**EXERCISE**
For the entries that follow, count the lines containing the string "Ubuntu" and write only the number.

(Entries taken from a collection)
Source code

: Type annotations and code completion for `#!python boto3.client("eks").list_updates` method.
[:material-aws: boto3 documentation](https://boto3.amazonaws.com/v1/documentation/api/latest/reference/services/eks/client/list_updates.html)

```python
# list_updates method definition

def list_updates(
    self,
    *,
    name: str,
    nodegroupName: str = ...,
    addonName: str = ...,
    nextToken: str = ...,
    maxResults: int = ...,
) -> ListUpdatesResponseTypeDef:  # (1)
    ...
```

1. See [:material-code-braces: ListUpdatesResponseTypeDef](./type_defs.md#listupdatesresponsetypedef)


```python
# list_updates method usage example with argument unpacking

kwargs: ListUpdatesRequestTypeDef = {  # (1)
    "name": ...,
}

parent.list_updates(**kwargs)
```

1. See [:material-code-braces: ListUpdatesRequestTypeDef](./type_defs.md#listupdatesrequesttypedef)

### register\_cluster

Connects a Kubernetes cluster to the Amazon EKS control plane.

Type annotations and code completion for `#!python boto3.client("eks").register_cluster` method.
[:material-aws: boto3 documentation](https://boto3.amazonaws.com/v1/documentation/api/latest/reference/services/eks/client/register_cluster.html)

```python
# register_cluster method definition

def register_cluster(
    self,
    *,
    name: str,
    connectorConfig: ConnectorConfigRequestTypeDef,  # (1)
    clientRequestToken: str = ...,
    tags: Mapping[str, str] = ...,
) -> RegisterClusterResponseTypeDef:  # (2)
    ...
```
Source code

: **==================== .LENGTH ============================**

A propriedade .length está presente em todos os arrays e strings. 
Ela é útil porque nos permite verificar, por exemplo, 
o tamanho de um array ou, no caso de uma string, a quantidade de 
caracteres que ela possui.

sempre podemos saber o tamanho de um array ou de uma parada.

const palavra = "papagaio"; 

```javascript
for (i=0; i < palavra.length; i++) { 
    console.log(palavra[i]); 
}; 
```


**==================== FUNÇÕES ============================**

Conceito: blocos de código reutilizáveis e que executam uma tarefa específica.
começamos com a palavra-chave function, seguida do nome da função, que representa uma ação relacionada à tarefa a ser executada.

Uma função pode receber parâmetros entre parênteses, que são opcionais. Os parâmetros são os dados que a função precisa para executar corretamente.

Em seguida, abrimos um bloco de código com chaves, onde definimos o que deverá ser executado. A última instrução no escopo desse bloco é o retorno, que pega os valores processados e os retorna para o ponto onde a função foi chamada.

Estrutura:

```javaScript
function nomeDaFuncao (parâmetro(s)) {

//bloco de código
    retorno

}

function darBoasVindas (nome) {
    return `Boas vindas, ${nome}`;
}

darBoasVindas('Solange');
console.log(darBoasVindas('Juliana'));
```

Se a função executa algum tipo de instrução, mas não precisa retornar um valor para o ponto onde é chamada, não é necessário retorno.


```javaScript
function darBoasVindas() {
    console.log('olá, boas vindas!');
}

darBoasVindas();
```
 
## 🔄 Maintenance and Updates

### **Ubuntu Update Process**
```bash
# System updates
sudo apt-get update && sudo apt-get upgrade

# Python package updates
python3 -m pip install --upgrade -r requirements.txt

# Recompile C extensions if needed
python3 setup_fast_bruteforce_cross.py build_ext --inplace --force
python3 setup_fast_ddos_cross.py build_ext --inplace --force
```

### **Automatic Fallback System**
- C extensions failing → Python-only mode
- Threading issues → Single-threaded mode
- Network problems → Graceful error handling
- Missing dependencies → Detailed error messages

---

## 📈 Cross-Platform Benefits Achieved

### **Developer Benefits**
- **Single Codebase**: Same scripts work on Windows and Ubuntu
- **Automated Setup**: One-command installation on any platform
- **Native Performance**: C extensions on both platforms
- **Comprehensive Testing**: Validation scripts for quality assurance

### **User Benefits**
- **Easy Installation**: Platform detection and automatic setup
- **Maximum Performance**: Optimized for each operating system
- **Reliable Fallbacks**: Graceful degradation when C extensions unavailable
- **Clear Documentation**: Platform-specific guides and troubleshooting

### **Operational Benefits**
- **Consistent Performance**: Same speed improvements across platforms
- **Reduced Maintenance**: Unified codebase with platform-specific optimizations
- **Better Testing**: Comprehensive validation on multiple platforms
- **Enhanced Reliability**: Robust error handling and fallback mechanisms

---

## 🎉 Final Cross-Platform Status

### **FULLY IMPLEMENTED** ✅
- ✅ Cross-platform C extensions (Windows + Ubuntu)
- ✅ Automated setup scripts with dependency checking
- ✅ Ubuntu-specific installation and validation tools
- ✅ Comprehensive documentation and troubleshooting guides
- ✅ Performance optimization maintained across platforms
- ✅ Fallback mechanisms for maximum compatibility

**ANSWER**
4